É claro que, na Venezuela, a reação elitista se deu de forma proporcionalmente mais feroz que no Brasil, sem qualquer diálogo possível entre a situação e a oposição golpista. Esta se recusou a participar das últimas eleições que, talvez até por isso mesmo, deram a Nicolás Maduro um novo mandato e, sempre na tentativa de deslegitimar o governo eleito, não lhe deram “reconhecimento”, tendo o presidente do Parlamento desempoderado pela Assembleia Constituinte, se autoproclamado presidente interino do país, a atender sugestão de um celerado Donald Trump.
O seduzente presidente interino, um jovem de trinta e cinco anos com ódio no discurso e na prática, Juan Guaidó, o Henlein caribenho, se mostrou articulado com as forças da direita da região reunidas no “Grupo de Lima” e tendo à frente o uruguaio Luís Almagro, secretário-geral da OEA, que resolveram reconhecê-lo o “legítimo
representante” do povo venezuelano, a despeito de não contar com nenhum mandato constitucional para tanto. Prevaleceu a subserviência ao presidente norte-americano que voltou a dar as cartas no tabuleiro político do hemisfério. O presidente Maduro, face à desavergonhada intromissão americana nos assuntos internos do país, rompeu relações com os Estados Unidos da América do Norte e determinou a retirada de seus diplomatas no prazo de setenta e duas horas.

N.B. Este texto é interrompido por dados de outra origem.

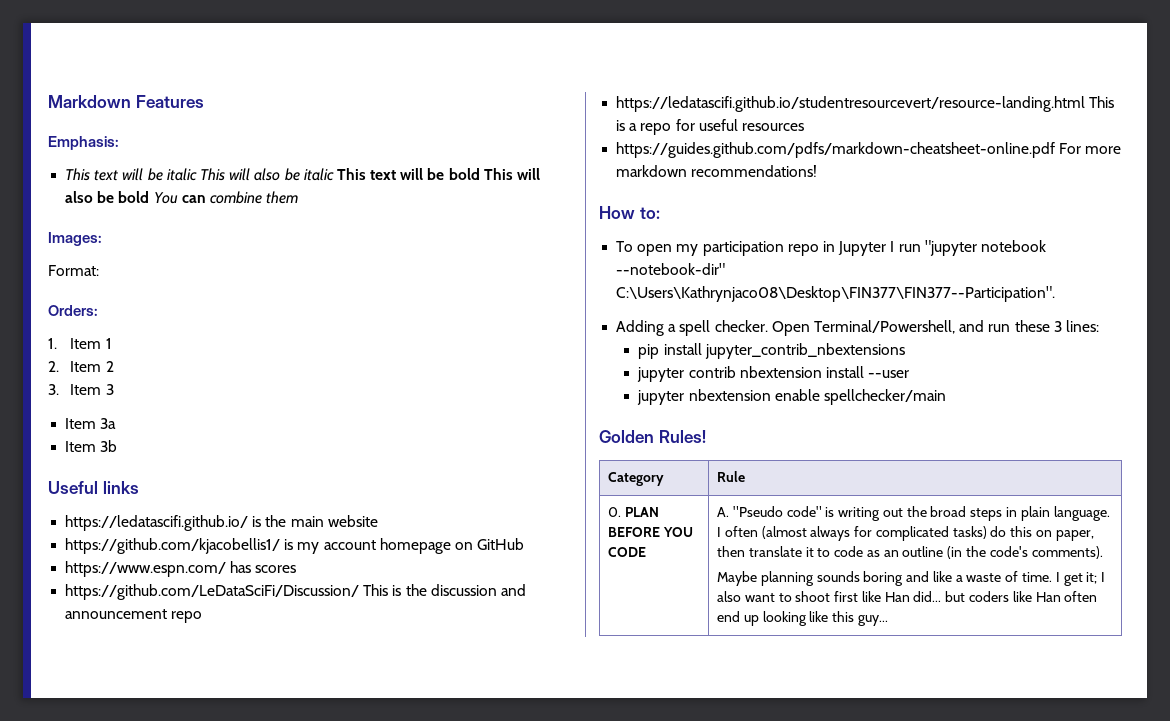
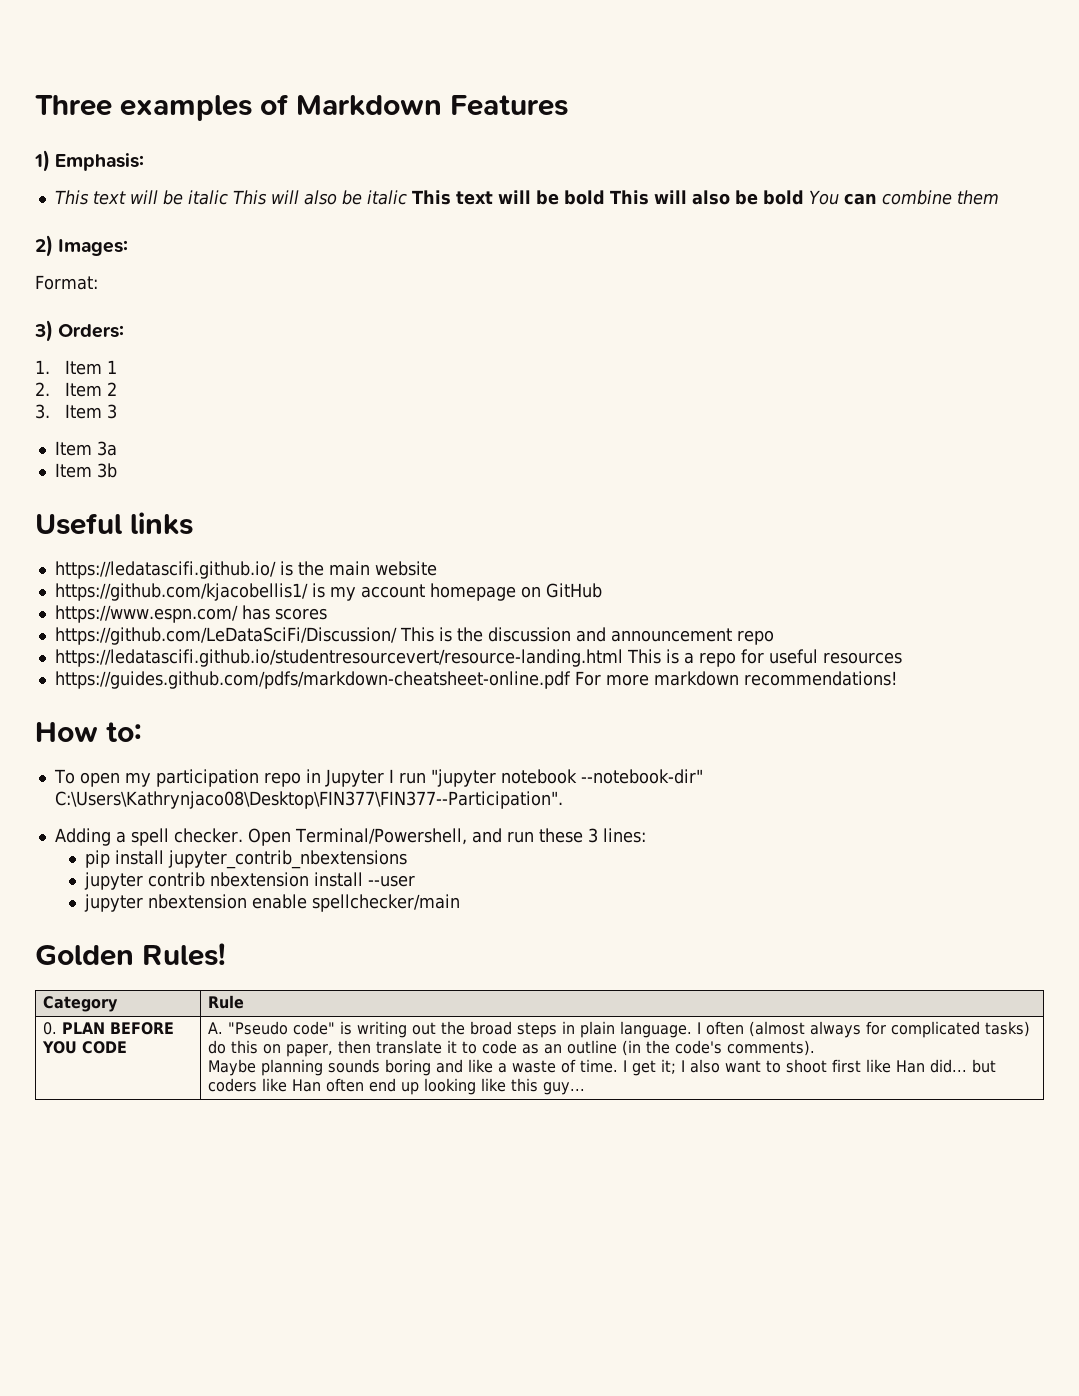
(48, 101) none -> [35,94,290,121] Three examples of
(204, 101) none -> [34,150,50,172] 1)
(299, 197) none -> [35,235,53,257] 2)
(99, 270) none -> [34,320,53,342] 3)

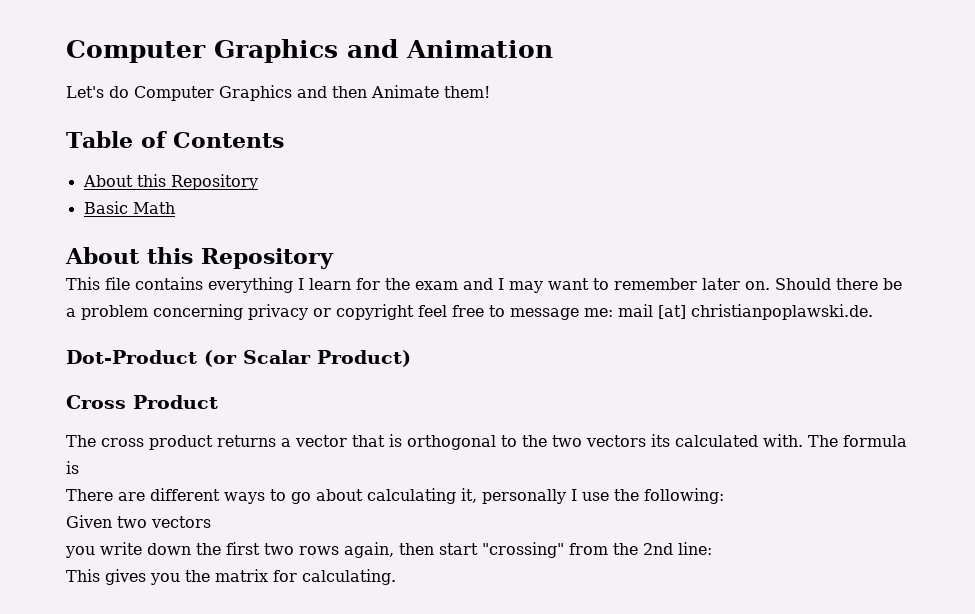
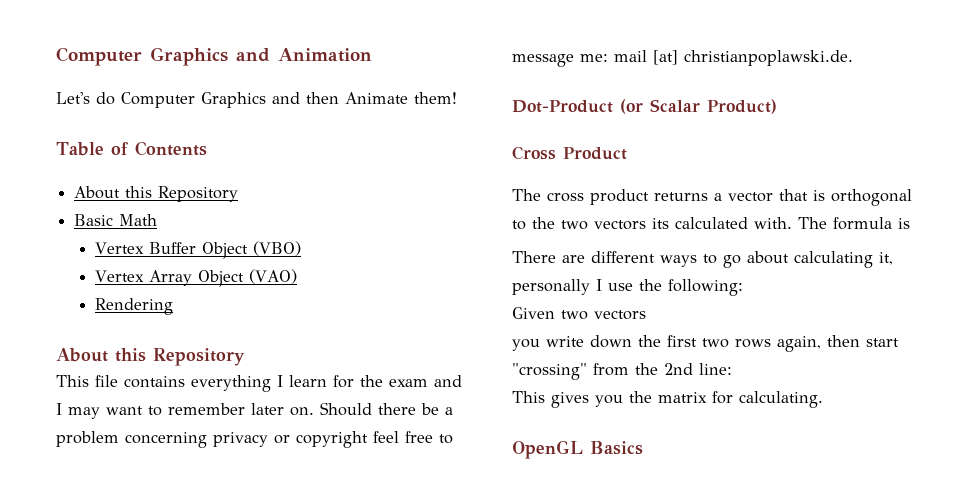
(175, 208) none -> [94,241,301,259] [94,269,297,287] [94,298,173,315] // Vertex Buffer Object (VBO) // Vertex Array Object (VAO) // Rendering
(396, 577) none -> [512,440,643,459] // OpenGL Basics

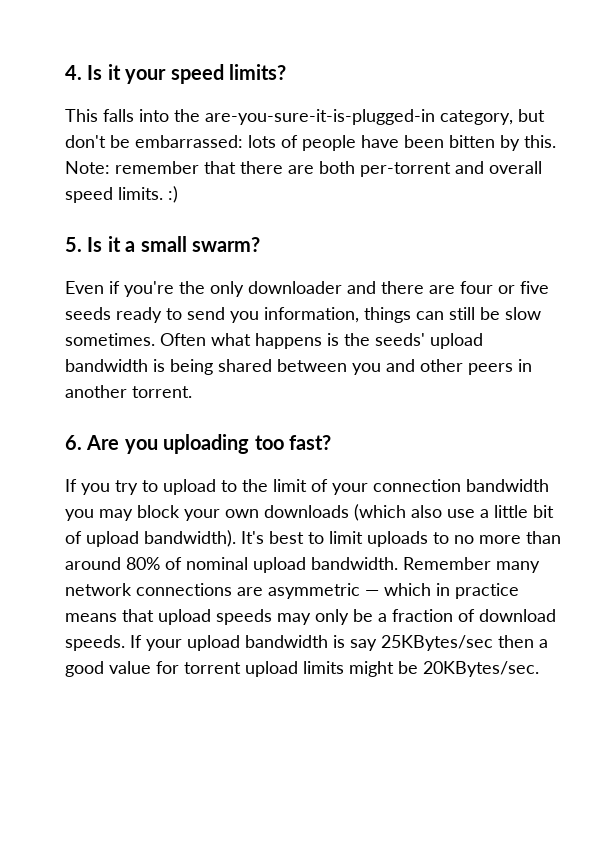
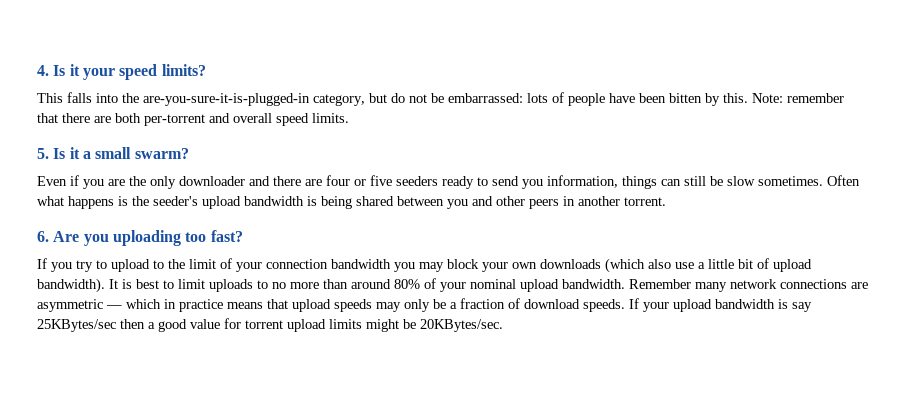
[65,135,106,148] don't -> [391,93,427,103] do not
[168,186,178,203] :) -> (349, 118) none
[124,281,174,297] you're -> [83,179,125,189] you are
[65,307,111,320] seeds -> [396,176,438,186] seeders
[375,333,425,346] seeds' -> [153,196,198,206] seeder's
[241,531,264,544] It's -> [109,279,132,289] It is
(182, 563) none -> [440,282,466,292] your

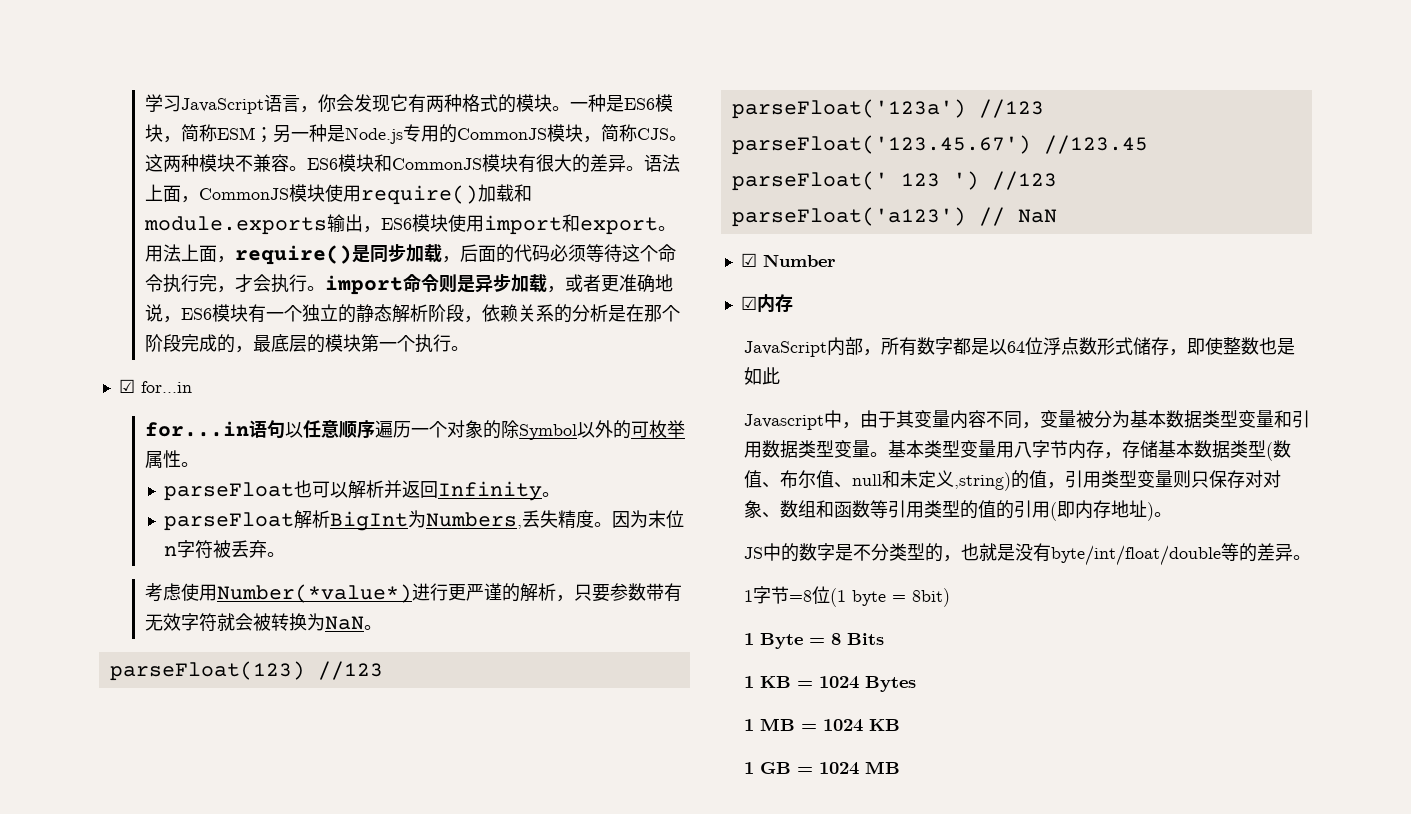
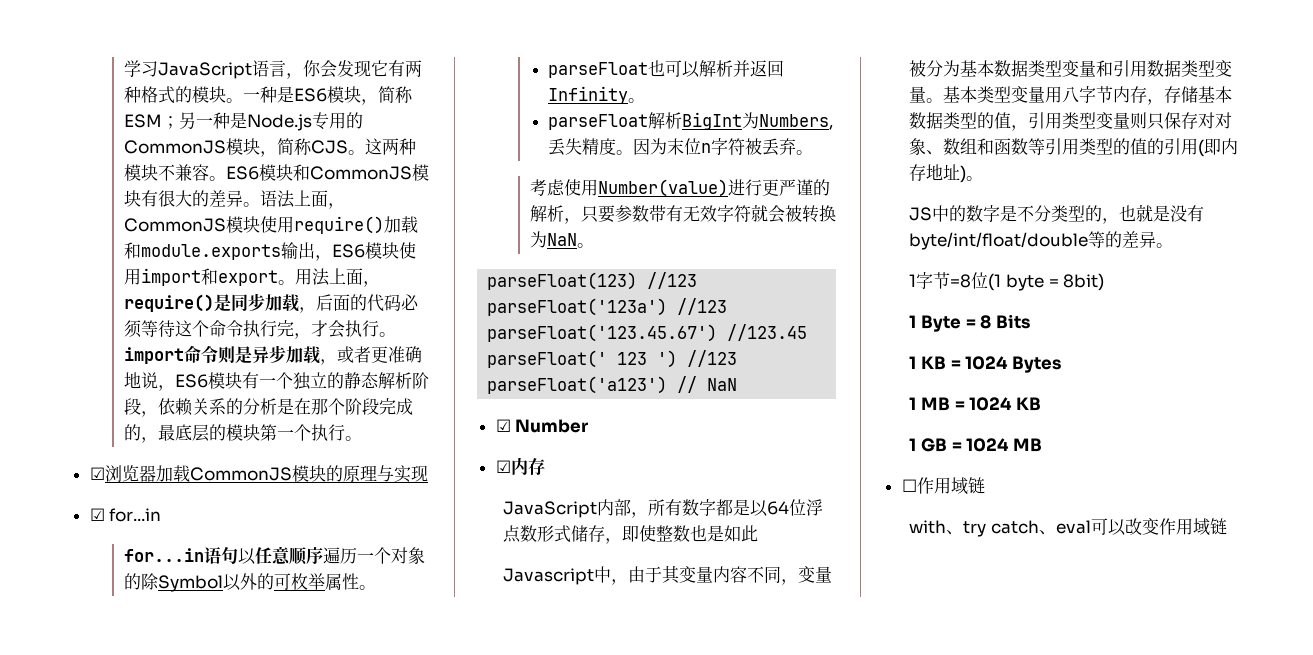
(469, 348) none -> [89,465,428,483] // ☑浏览器加载CommonJS模块的原理与实现
[216,584,412,603] Number(*value*) -> [597,179,728,197] Number(value)
[1265,440,1291,461] [743,470,1011,491] (数值、布尔值、null和未定义,string) -> (978, 120) none
(900, 767) none -> [901,477,985,495] [909,518,1227,537] // ☐作用域链 // with、try catch、eval可以改变作用域链

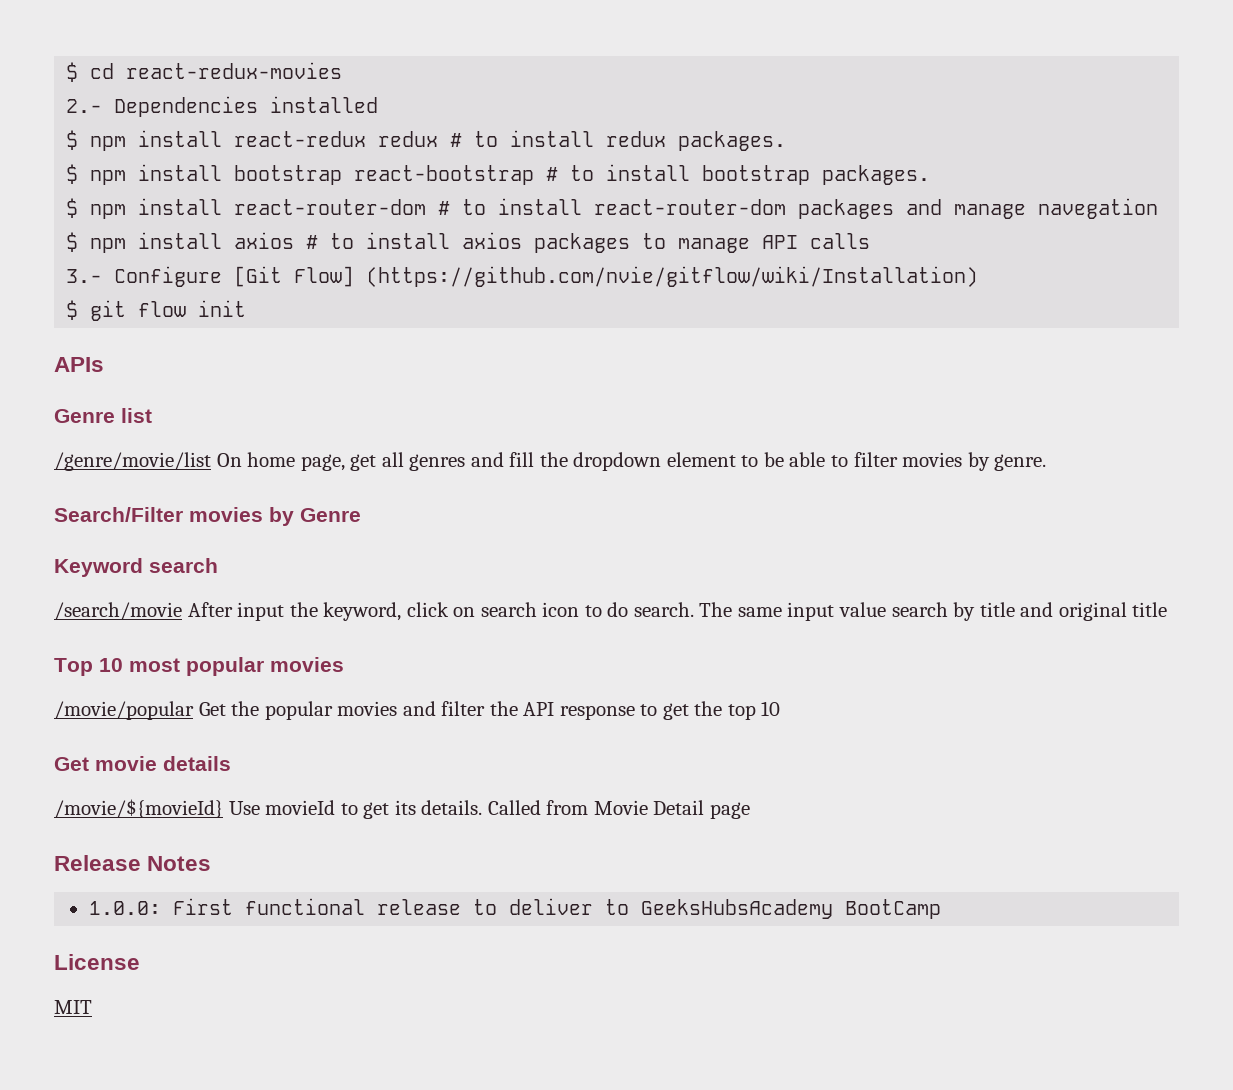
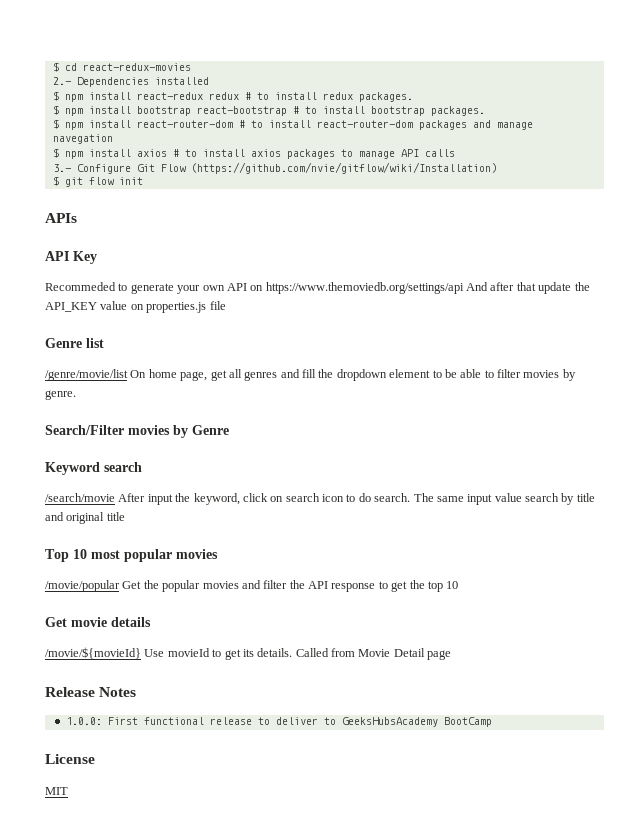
[234,266,355,287] [Git Flow] -> [136,164,186,172] Git Flow
(104, 364) none -> [45,251,97,264] [45,282,590,294] [45,301,226,313] // API Key // Recommeded to generate your own API on https://www.themoviedb.org/settings/api And after that update the API_KEY value on properties.js file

Mas, para agravar a crise bilateral, o secretário de estado norte-americano se recusou a retirar os diplomatas, dizendo que não reconhecia o ato do governo venezuelano por não reconhecer Maduro como seu chefe. A esta altura não restam mais dúvidas sobre o real intento ianque: provocar uma intervenção de larga escala para
destituir o governo constitucional da Venezuela e impor seus interesses sobre a economia do país. Na Venezuela, a elite não foi tão eficiente como a brasileira e deixou o serviço sujo para ser feito, sem intermediários, por seus patrões do Norte. As estratégias foram distintas, dadas as peculiaridades políticas de cada país, mas, ao final, Brasil e Venezuela estão no mesmo barco, com a destruição sistemática de seus projetos nacionais de desenvolvimento econômico e de justiça social. Prevalece o poder hegemônico norte-americano, mui bem servido por nossos Henleins da vida, que podem se chamar Temer, Janot, Moro, Cunha, Aécio ou Guaidó. E ainda há quem
acredite que o problema de nossos países é a corrupção da esquerda ou sua hostilidade autoritária à democracia.
Eugênio Aragão foi Ministro da Justiça em 2016, no governo Dilma Rousseff. É professor titular de direito internacional da Universidade de Brasília, pela qual é graduado em direito.